Arch-conservative and smartest-guy-in-the-room William F. Buckley Jr gave me a moving and insightful testament into the nature of faith in Nearer, My God.

One of the best books I read this year was Paperback Confidential, which studied writers active in the original paperback market in the mid-century.

Another highlight for me was Rin Tin Tin: The Life and the Legend, in which a German Shepherd puppy is found in the midst of battle by the right person at the right save them both.

I've always had a love for the Greek legends, so I was glad to accompany Ernle Bradford as he trekked about the Mediterranean in search of crafty Ulysses.

It's back to London's good old bad old days with The Victorian Underworld, and, again, it's disconcerting to see how much like our own world theirs was.

Also disconcerting was Pam Funke's fictional look on the Apocalypse and the Anti-Christ in her series of books, of which The World at War is the second.

The Memory of the Blood was just one of the several Bryant & May books I read this year. The two detectives are even older than me, and always present hidden aspects of London.

Although I enjoy my foreign detectives, nothing beats The American Private Eye, and in this book the author takes a close look at all the major ones, and most of the smaller important ones.

Because I enjoyed the Nero Wolfe books as written by Rex Stout so much, I made a concerted effort to steer clear of the series as carried on by Robert Goldsborough. However, when he wrote Archie Meets Nero Wolfe I just could not help myself...and I was not disappointed.

The Country Diary of an Edwardian Lady has to be one of the most beautiful books I have ever read, with its lovingly detailed paintings of the flora and fauna or a year in the country.

I can't let a year go by without reading one of Clive Cussler's adventure novels, and 2013 was no different. Of the several I read, Crescent Dawn was one of the most thrilling.

Of all the mystery series set in the UK, one of the most endearing is MC Beaton's tales of Hamish Macbeth, a copper in the Scottish Highlands. In addition to the usual cast of characters, we have in Death of a Kingfisher two lovely children who make the "Bad Seed" look like a girl scout. Creepy.

I really can't let a year go by without finding some sleazy paperback I've never read before. While Fatal in Furs was not the sleaziest paperback of 2013 for me, it was still very satisfying.

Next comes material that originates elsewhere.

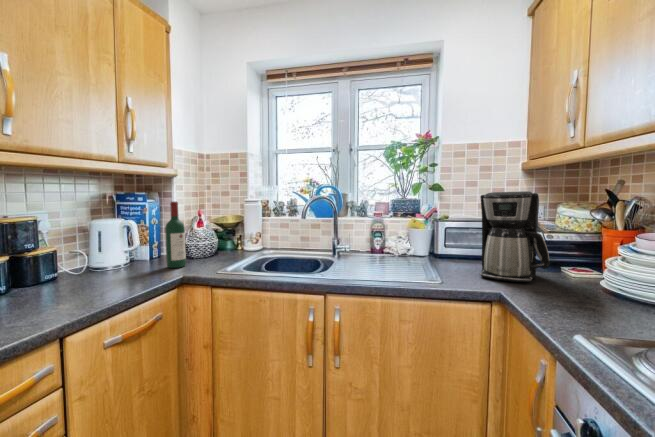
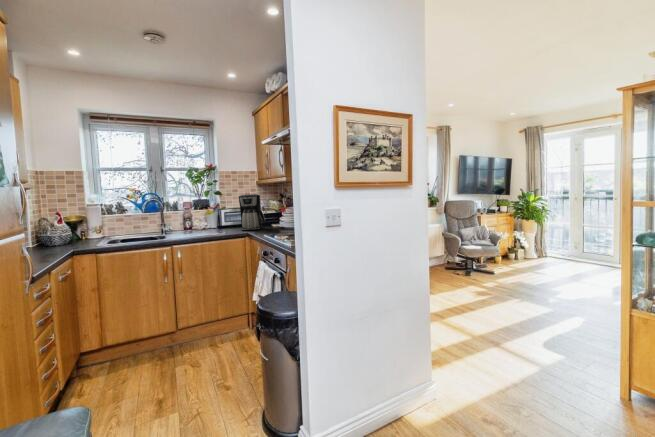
wine bottle: present [165,201,186,268] -> none [43,206,61,249]

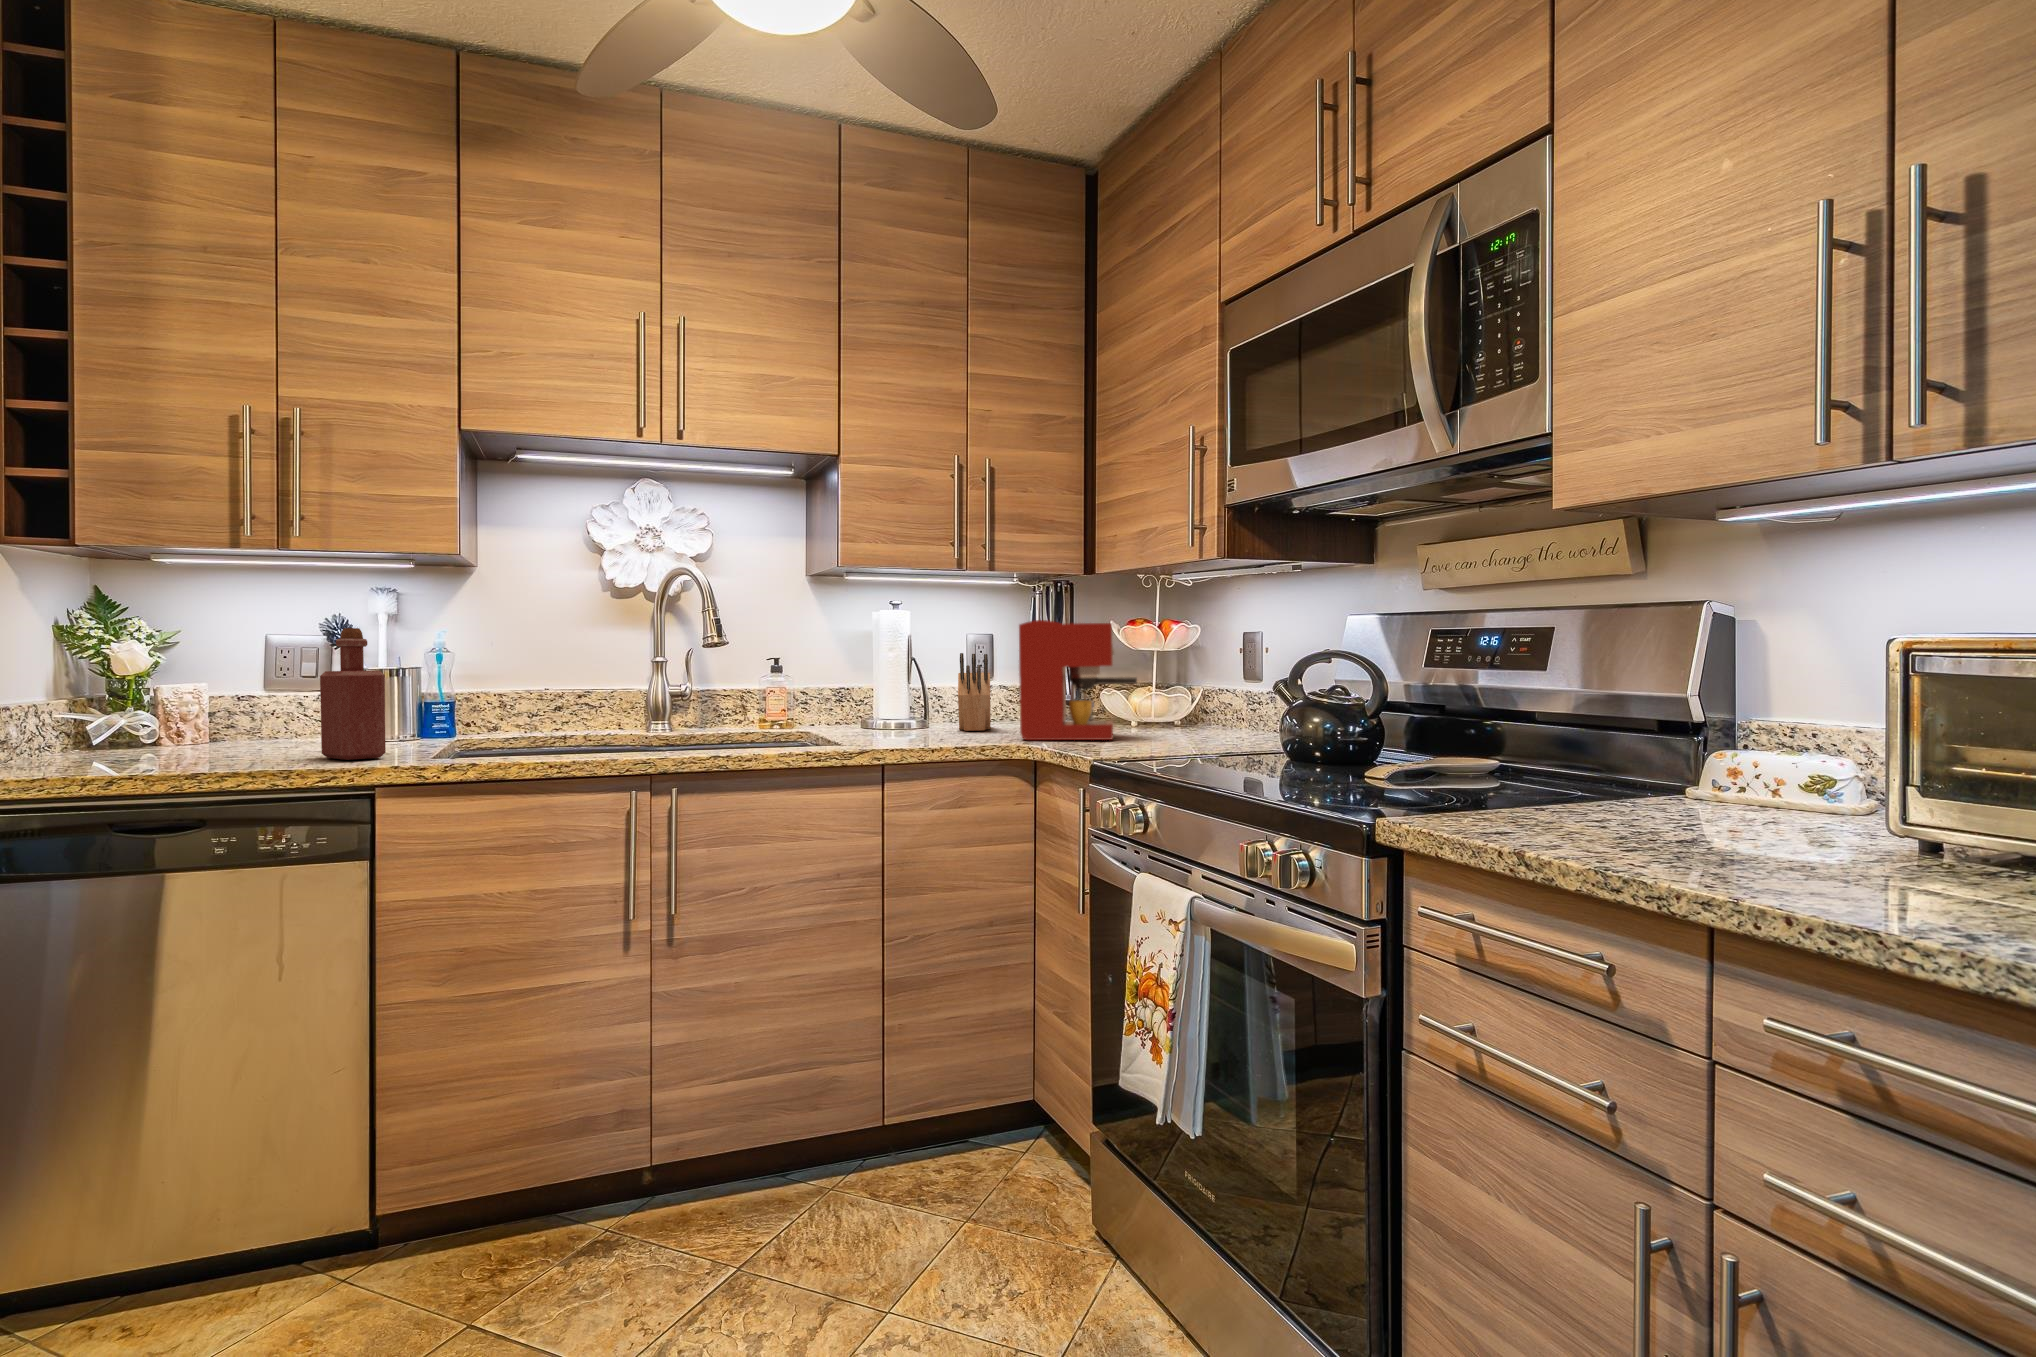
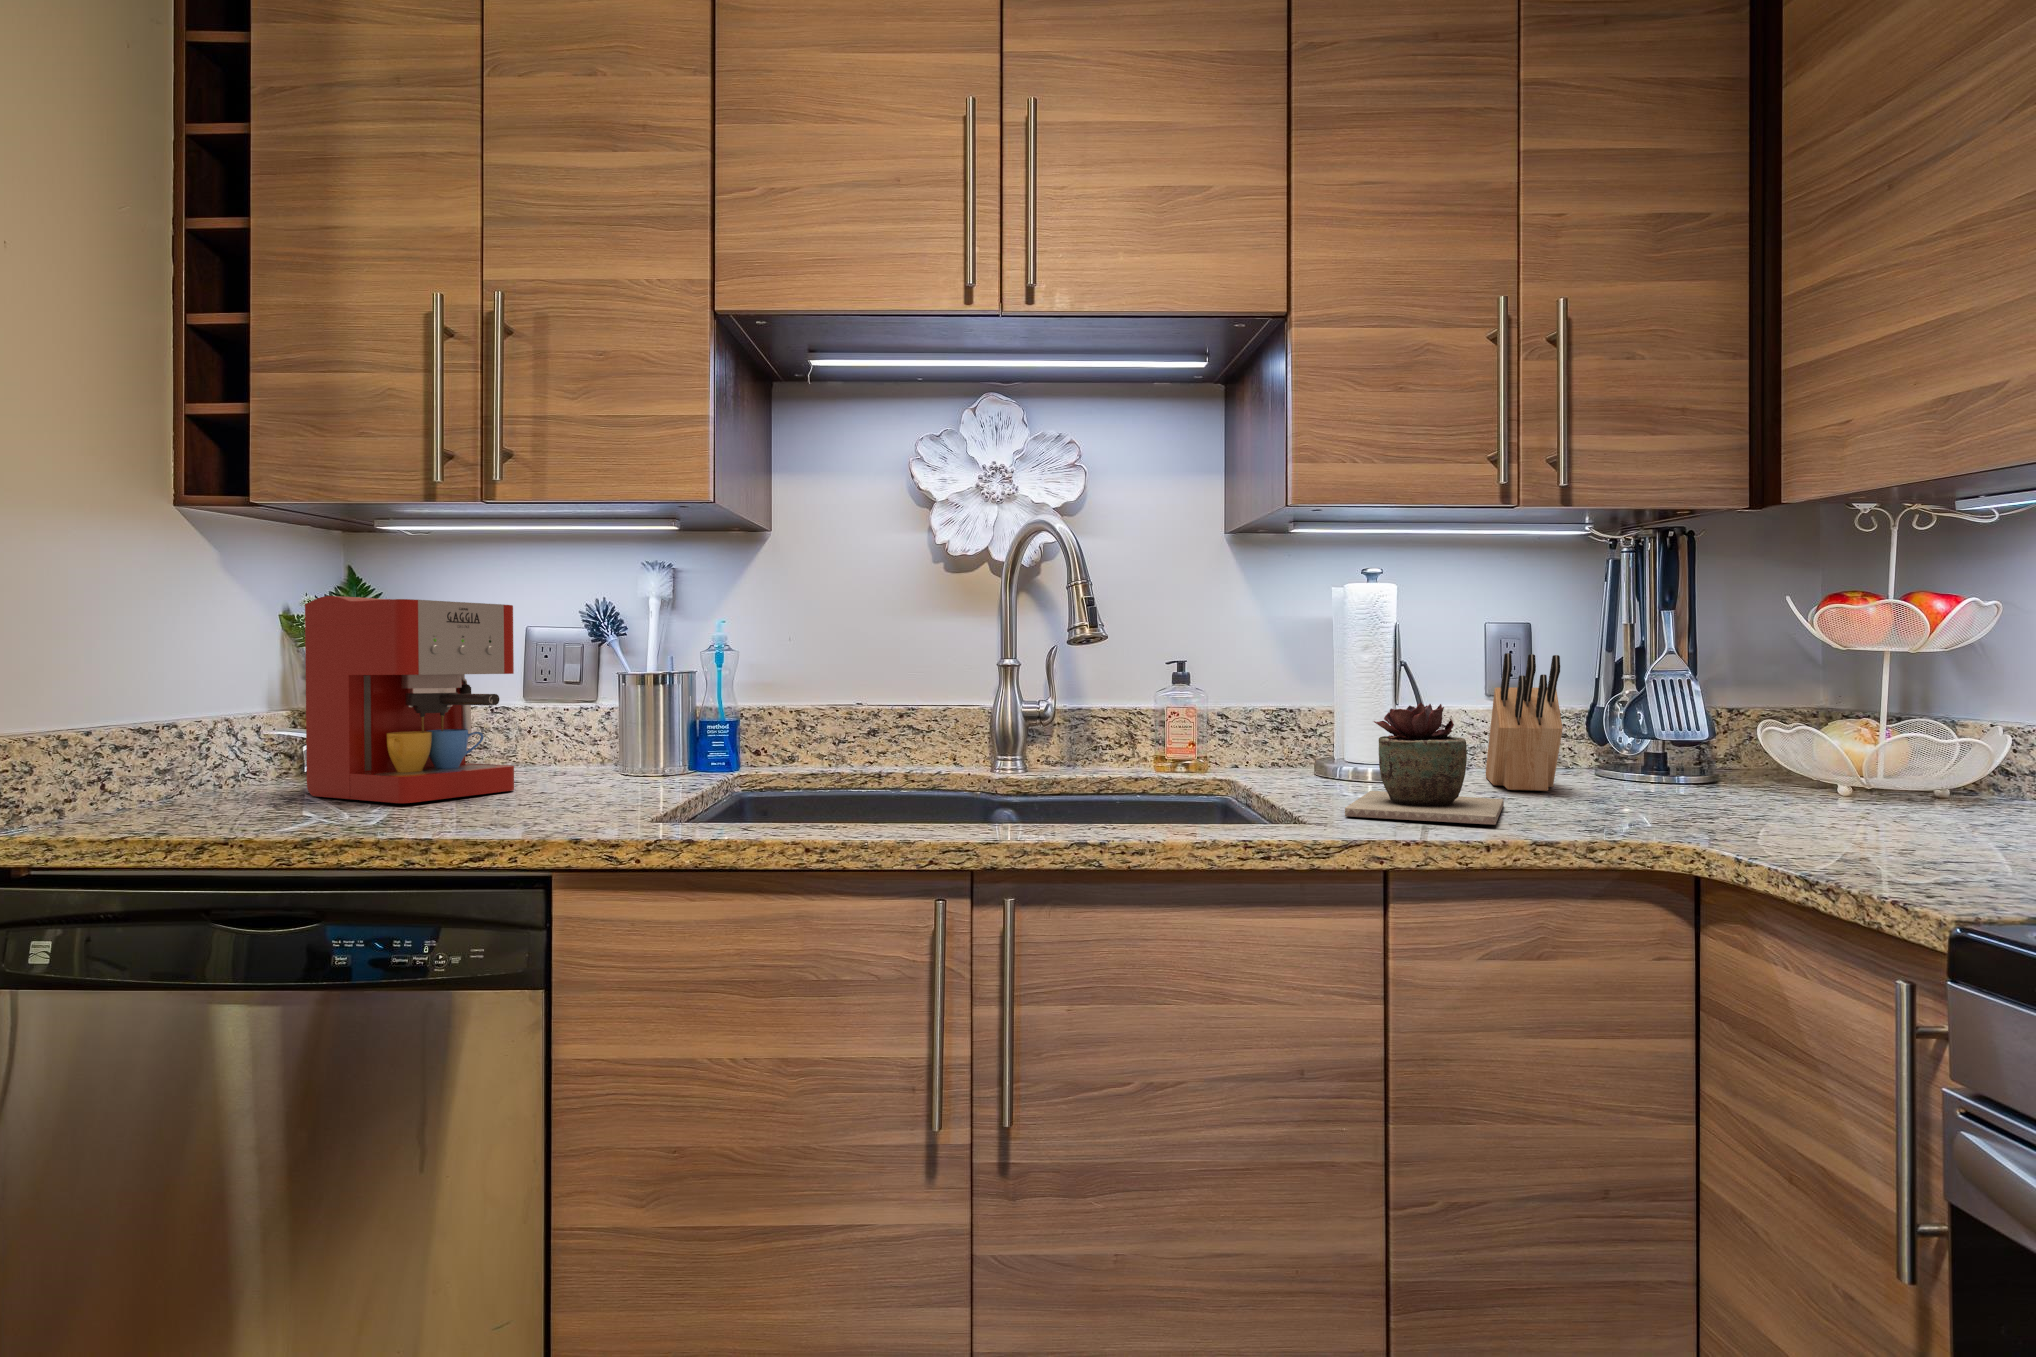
coffee maker: present [1019,620,1137,740] -> present [305,596,514,803]
bottle: present [320,628,386,760] -> none [515,615,591,819]
succulent plant: none [865,680,955,742] -> present [1345,703,1504,825]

The French has their own way of writing crime novels, especially when the Frenchman involved is from Italy. This book had crime, treachery, the Vatican and the Mob...who could ask for more?

This year saw a big return to the pulps for me. Stories which have been lost for decades are now finding new life, most because of the technology of print-on-demand which makes it economical to have a print run of even a single book. Lester Dent's stories involving airships and H. Bedford-Jones' tales of two adventurers in the Orient were just two of my forays into pulp fiction this year.

 And I finally got around to reading Zane Grey's The Rainbow Trail, sequel to his very famous Riders of the Purple Sage. Though out of step with modern styles and sensibilities, I enjoyed this western romance very much, and it was just one of several westerns for me this year.

It seems I cannot go a year without reading something connected to Sherlock Holmes, and of the SH books for 2013, Resurrected Holmes was certainly the most unusual. The idea behind the anthology was that notes for stories never written by Watson were given to other famous writers. The results range from perceptive to comic to bizarre. Most enjoyable!

The only disappointment in this anthology is that there were no noir stories set in my Chula Vista. Other than that, an admirable entry in the long-running series of geographically themed noir.

I only knew Donald Keyhoe through his popular writings about UFO's, so I was very surprised to find out he was a very prolific writer during the pulp era. These books were very enjoyable and revealed very strange aspects to the Great War.

In The Island of Lost Maps, we find a terrible sort of criminal, terrible at least to bibliophiles, for it centers on those who travel from library to library, ripping maps from rare books to sell to collectors.

Certainly not all the books I read in 2013, or even a fair representation, but just a few of the books I enjoyed most. And quite a few of them made their way to me through the Good Reads website in the form of suggestions made because of others books I read. If you don't already belong, you might want to consider it. It has suggestions, forums, giveaways...but more than that, it's fun.